What to do when overdose? Overdose can lead to an expression of an excessive pharmacological effect, such as excessive red blood cells. In case the hemoglobin level is too high, it is advisable to suspend Mircera. If clinically indicated, venous blood extraction may be required.
What to do when forgetting a dose?
Side Effects
When using Mircera 30mcg/0.3ml Inj, you may experience unwanted effects (ADR).
Common, ADR> 1/100
Uncommon, 1/1000 Rare, 1/10000 Neurological: Hypertension. Skin and subcutaneous tissue: Ban. Instructions on how to handle ADR Notify the doctor with unwanted effects when using the drug.
Warnings
Before using the drug you need to read the instructions carefully and refer to the information below.
Contraindicated
Mircera 30mcg/0.3ml Inj drugs in the following cases:
Patients are known to have hypersensitivity to the active ingredient or any excipients of the drug.
Precautions when used
recommended iron supplements are recommended for all patients with low serum ferritin than 100μg/l or transferrin saturation below 20%. To ensure effective red blood cells, it is advisable to assess the iron condition of all patients first and during treatment with drugs.

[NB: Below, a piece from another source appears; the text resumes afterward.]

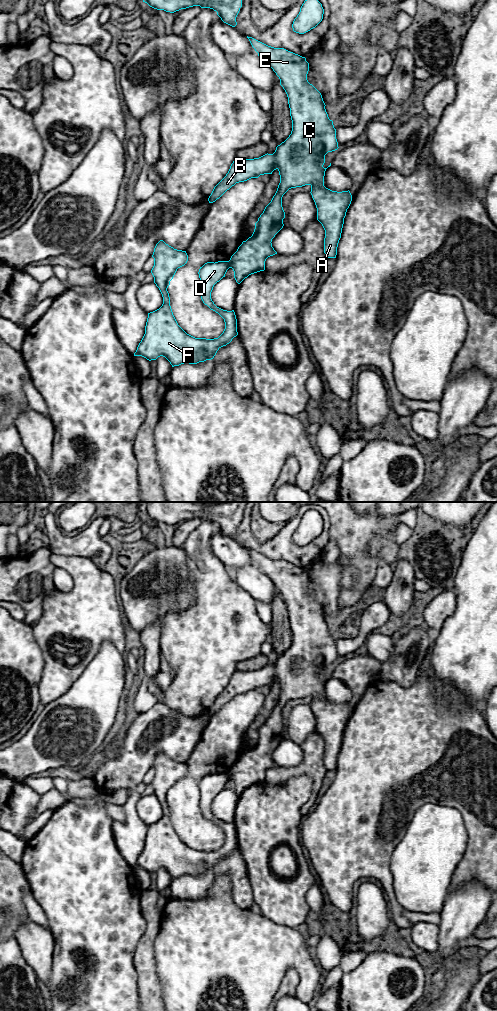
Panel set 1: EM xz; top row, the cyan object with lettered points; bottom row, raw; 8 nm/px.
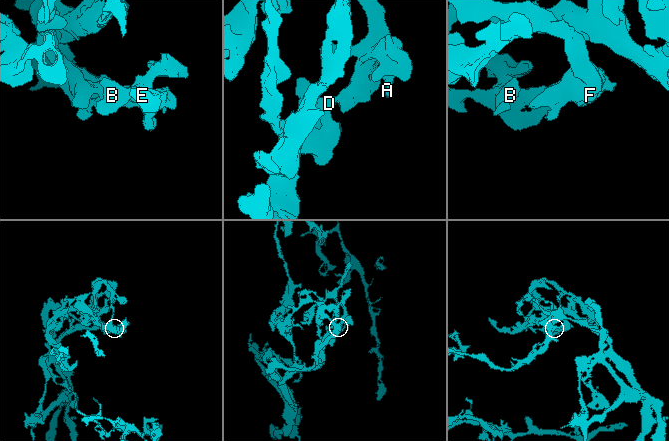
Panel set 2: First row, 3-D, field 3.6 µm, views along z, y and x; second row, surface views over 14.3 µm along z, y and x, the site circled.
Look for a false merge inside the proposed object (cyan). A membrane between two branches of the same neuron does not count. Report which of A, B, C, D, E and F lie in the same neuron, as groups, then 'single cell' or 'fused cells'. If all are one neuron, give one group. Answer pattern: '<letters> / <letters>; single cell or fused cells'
A B C E / D F; fused cells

Inefficient treatment may be due to iron deficiency and inflammatory conditions. The following cases can also reduce the effectiveness of treatment: chronic blood loss, bone fibrosis, severe aluminum overload due to the treatment of kidney failure, folic acid deficiency or vitamin B12 and hemolysis. Can consider evaluation by the number of red blood cells.
If all of the above and sudden hemoglobin can be excluded, accompanied by red blood cells and anti -Erythropoietin antibodies, bone marrow testing should be considered for diagnosis as a mere red blood cell syndrome (PRCA). If it is true, Prca, must stop using Mircera and should not switch to any other erythrocyte stimulus factor for patients.

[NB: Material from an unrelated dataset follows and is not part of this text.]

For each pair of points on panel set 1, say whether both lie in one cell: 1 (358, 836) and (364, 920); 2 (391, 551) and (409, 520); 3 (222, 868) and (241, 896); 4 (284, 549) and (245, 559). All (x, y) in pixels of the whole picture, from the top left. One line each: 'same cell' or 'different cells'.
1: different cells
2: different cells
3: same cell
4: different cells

Soldier syndrome simply red blood cells (PRCA): PRCA due to anti -Erythropoietin antibodies have been reported to be related to the use of erythrocytes that include Mircera. It is found that these antibodies have a cross -reactive reaction to all stimulating elements of red blood cells, and should not be switched to mircera for patients suspected or certainly anti -Erythropoietin antibodies.
Monitoring blood pressure: As well as other stimulating stimulants, during the treatment of anemia with mircera, blood pressure may increase. Adequate blood pressure should be controlled before treatment, at the beginning of treatment and during the treatment process with Mircera. If high blood pressure is difficult to be controlled by drugs or by real secretions, it is necessary to reduce the dose or stop using Mircera.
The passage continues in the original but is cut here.